• Action item
Print the lines below from the line with "17:28:13 jmc Exp $" to the line with "reproduce the above copyright" exactly, keeping both ends, and print no pictures.

** Records for the task follows **

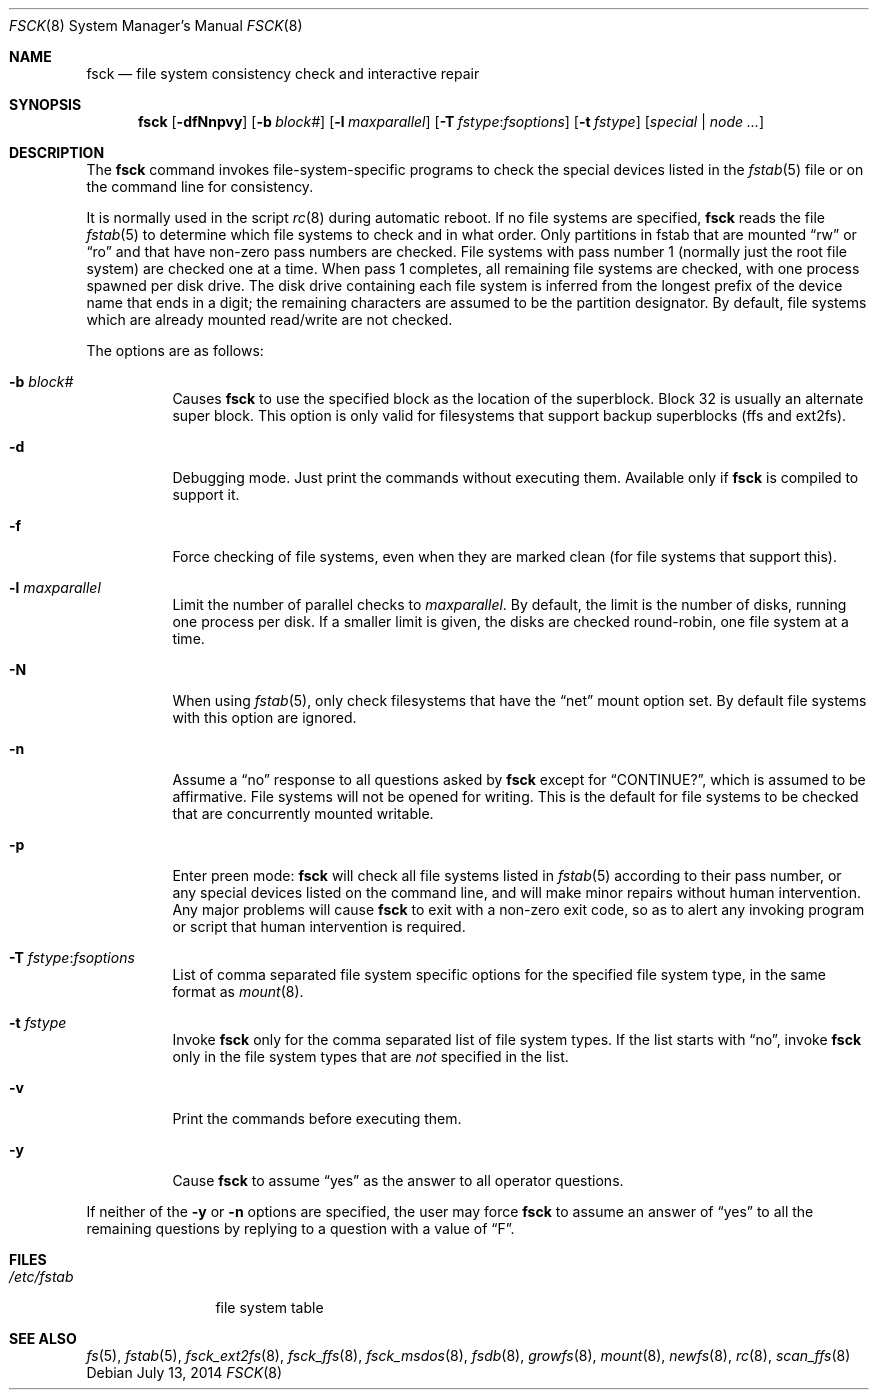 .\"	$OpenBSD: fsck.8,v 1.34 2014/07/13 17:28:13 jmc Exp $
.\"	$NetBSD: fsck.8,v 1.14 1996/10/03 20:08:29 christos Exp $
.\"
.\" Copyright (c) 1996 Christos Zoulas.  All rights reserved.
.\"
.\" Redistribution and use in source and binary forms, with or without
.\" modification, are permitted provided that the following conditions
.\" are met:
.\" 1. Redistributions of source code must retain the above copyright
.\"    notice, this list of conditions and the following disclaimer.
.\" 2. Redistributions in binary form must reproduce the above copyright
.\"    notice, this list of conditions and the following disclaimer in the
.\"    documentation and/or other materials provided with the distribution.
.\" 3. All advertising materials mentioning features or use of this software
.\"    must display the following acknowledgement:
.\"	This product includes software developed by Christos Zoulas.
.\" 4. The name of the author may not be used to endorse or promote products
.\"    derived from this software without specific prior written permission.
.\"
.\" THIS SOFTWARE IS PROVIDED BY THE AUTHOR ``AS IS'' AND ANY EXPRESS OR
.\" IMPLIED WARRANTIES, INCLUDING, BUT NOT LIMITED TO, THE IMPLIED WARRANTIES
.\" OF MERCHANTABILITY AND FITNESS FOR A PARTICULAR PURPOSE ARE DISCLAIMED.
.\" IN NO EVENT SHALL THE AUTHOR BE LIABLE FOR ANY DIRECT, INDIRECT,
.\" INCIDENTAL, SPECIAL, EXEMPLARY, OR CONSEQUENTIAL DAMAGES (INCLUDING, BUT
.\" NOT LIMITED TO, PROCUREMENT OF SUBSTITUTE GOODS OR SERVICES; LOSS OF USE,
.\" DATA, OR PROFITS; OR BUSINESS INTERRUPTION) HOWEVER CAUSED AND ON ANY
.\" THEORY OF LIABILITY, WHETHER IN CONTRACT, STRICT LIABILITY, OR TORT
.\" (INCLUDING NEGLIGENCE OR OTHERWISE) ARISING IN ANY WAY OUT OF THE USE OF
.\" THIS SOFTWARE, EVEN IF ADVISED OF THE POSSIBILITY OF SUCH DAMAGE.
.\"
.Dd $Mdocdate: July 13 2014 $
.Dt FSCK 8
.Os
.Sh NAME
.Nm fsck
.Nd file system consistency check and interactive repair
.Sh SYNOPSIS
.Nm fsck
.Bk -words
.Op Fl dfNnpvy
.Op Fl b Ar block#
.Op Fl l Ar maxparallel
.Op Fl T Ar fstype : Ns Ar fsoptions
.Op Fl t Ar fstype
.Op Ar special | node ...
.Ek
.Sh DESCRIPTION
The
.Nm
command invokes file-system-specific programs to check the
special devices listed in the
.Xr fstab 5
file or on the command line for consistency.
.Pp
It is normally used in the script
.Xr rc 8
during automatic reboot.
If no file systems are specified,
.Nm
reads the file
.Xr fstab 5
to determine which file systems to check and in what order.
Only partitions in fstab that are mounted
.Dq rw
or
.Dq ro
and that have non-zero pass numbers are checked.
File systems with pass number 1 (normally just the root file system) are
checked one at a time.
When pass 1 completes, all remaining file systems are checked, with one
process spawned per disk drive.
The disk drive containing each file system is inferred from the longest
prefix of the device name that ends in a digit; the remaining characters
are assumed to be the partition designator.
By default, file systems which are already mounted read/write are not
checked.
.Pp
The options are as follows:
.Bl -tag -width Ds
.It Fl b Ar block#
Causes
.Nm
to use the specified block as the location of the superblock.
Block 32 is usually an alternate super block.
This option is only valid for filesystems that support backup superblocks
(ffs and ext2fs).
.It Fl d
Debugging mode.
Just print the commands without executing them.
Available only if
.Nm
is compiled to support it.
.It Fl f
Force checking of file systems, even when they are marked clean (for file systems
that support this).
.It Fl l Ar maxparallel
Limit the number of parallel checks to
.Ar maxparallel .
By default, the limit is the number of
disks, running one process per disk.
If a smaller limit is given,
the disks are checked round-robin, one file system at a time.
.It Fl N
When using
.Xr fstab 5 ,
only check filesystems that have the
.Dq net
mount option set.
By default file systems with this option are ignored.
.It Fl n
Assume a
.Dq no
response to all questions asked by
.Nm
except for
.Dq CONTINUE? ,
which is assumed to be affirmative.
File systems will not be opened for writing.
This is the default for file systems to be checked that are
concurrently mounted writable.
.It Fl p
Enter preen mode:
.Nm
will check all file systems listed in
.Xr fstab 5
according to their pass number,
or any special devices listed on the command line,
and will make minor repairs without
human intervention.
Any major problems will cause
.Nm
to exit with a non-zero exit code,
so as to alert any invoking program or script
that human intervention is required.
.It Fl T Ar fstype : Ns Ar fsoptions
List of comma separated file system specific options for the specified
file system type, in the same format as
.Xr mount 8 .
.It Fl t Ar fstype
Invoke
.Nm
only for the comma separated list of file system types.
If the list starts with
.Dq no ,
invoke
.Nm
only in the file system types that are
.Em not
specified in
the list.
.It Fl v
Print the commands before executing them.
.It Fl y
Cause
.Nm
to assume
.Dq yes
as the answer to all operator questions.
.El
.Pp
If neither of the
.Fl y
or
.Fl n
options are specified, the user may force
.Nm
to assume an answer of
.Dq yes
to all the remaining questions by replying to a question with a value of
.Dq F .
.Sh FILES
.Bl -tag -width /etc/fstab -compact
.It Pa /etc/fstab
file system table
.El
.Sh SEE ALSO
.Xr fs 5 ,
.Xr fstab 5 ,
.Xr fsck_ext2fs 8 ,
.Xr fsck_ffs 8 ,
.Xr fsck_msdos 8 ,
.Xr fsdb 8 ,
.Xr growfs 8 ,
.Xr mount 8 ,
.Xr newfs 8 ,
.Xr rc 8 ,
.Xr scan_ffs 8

** End of Records for the task **
** Records for the task follows **

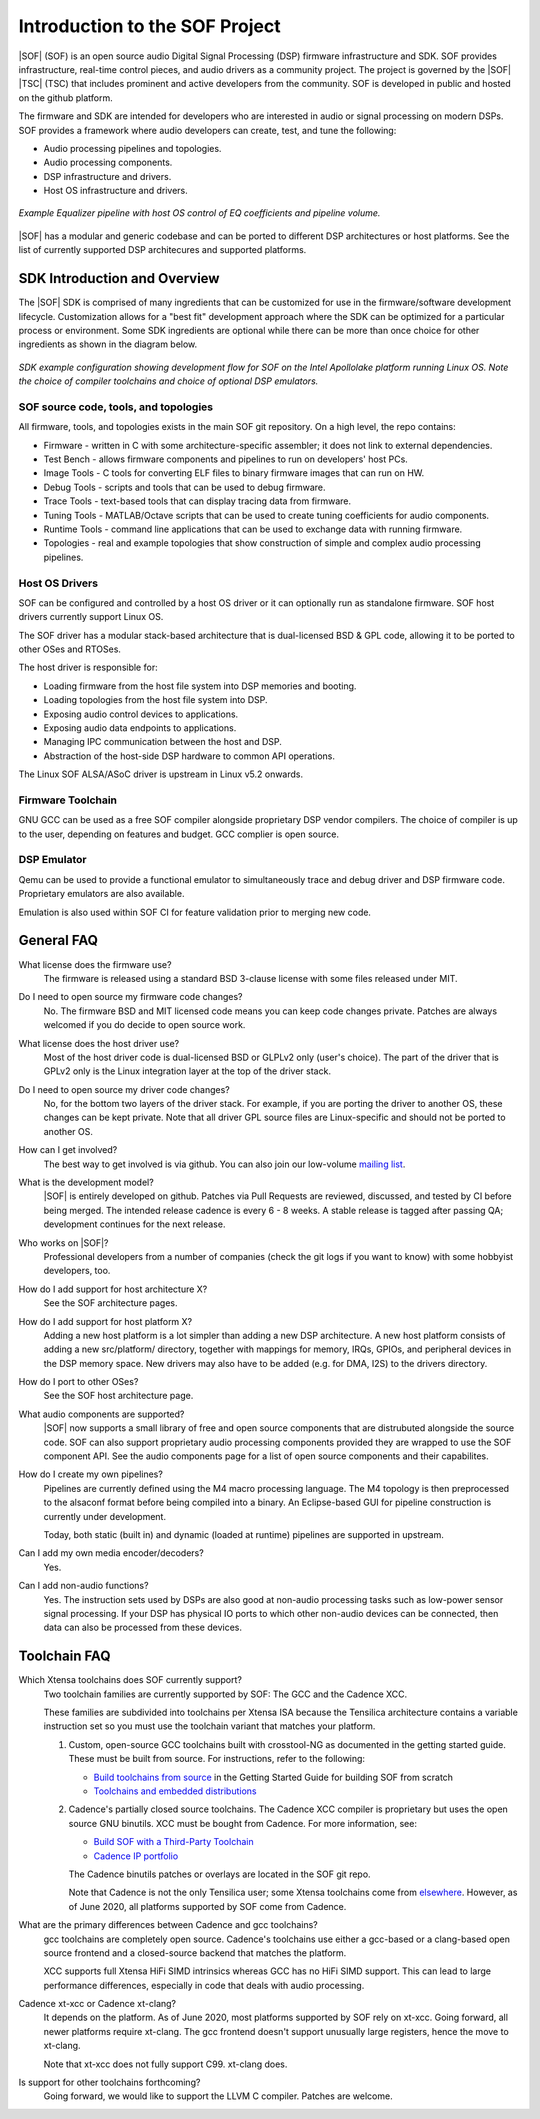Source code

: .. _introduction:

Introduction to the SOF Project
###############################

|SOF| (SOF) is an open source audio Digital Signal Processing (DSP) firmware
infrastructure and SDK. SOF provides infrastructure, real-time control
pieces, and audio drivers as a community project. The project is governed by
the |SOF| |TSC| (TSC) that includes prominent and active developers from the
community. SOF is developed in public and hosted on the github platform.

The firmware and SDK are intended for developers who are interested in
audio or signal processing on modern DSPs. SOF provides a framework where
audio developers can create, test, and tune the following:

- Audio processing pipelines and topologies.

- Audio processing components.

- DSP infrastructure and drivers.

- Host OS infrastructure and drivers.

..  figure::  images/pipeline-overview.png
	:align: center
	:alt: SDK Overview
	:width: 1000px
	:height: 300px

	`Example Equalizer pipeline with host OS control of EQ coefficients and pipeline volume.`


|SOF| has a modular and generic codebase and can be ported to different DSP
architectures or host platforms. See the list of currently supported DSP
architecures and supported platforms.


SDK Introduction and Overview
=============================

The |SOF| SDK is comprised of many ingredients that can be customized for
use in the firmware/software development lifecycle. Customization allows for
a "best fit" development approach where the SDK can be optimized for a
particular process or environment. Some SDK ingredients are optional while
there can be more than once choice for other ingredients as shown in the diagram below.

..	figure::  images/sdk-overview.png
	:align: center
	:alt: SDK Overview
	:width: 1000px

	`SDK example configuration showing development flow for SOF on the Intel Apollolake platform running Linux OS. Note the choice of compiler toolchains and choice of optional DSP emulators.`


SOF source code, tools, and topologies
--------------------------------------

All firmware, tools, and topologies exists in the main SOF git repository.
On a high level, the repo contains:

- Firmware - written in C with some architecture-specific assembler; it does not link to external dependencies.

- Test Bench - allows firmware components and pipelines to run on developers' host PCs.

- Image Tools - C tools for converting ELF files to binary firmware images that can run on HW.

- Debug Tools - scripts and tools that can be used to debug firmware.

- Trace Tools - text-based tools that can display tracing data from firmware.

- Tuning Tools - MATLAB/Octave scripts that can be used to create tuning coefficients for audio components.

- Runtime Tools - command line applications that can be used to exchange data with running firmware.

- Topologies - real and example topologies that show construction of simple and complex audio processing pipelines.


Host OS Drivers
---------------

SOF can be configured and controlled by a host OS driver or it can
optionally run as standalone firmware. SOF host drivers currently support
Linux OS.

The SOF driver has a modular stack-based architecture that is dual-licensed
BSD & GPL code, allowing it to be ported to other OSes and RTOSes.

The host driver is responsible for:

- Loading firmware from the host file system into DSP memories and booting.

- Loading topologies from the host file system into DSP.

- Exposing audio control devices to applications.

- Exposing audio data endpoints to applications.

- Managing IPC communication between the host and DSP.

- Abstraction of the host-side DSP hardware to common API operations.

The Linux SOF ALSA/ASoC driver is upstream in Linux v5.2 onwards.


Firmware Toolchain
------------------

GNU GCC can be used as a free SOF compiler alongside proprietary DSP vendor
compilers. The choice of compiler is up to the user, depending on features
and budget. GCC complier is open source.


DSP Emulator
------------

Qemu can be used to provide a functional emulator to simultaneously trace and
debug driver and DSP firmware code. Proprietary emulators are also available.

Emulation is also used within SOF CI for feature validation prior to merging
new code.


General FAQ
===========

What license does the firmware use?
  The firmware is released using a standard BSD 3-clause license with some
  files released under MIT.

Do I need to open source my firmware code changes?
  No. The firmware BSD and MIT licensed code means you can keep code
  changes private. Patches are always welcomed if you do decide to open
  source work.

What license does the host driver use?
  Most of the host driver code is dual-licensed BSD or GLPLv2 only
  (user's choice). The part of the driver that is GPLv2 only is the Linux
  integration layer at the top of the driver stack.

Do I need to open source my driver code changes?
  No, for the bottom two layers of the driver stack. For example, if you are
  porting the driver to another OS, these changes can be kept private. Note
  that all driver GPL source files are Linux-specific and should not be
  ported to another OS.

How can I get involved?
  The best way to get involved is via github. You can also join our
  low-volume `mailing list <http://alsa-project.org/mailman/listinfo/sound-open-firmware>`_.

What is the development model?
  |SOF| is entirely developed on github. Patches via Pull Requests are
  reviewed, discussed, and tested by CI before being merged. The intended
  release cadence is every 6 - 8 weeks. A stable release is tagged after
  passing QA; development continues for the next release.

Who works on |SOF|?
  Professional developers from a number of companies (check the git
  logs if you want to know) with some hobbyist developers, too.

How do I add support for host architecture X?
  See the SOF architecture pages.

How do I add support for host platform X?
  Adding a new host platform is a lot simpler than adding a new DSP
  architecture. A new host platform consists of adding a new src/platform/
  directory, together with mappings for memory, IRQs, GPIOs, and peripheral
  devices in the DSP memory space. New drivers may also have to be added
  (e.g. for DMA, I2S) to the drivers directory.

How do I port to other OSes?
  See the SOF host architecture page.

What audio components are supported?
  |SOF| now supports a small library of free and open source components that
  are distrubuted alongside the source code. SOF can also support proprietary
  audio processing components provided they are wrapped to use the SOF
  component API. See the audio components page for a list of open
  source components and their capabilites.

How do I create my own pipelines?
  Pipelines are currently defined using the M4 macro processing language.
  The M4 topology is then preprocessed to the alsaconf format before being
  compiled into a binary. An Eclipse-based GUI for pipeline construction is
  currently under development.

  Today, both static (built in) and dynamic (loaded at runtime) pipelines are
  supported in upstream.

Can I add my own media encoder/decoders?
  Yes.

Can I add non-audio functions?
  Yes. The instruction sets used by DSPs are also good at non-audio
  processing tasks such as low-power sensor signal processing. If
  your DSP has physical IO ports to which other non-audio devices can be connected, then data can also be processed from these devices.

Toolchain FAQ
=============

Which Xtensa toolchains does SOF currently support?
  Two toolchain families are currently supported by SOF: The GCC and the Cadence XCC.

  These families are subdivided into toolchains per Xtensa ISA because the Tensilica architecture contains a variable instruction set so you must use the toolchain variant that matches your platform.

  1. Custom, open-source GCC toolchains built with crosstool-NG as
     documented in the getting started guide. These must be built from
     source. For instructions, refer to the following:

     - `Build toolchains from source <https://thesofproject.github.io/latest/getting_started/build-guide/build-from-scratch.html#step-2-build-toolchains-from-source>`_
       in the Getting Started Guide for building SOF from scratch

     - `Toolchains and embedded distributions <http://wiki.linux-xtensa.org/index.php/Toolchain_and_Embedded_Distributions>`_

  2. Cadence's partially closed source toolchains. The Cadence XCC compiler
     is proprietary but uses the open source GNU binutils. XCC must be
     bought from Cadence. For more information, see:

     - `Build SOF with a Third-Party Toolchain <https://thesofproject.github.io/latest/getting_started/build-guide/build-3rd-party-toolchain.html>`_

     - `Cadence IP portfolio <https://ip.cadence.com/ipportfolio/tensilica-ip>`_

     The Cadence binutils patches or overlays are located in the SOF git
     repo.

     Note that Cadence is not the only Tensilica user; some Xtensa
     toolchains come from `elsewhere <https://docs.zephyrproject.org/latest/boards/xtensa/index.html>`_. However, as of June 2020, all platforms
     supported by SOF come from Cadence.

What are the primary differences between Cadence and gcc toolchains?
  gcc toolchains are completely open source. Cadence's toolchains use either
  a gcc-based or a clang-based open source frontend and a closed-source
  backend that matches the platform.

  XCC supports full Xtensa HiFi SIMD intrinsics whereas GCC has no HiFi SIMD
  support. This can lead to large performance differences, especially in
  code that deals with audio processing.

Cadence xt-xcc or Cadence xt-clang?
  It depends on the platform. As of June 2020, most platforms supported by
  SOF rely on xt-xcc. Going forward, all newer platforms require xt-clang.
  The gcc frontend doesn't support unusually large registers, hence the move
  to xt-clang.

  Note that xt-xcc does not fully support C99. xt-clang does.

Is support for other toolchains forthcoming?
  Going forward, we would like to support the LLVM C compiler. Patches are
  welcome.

** End of Records for the task **

• Result
 .\"	$OpenBSD: fsck.8,v 1.34 2014/07/13 17:28:13 jmc Exp $
.\"	$NetBSD: fsck.8,v 1.14 1996/10/03 20:08:29 christos Exp $
.\"
.\" Copyright (c) 1996 Christos Zoulas.  All rights reserved.
.\"
.\" Redistribution and use in source and binary forms, with or without
.\" modification, are permitted provided that the following conditions
.\" are met:
.\" 1. Redistributions of source code must retain the above copyright
.\"    notice, this list of conditions and the following disclaimer.
.\" 2. Redistributions in binary form must reproduce the above copyright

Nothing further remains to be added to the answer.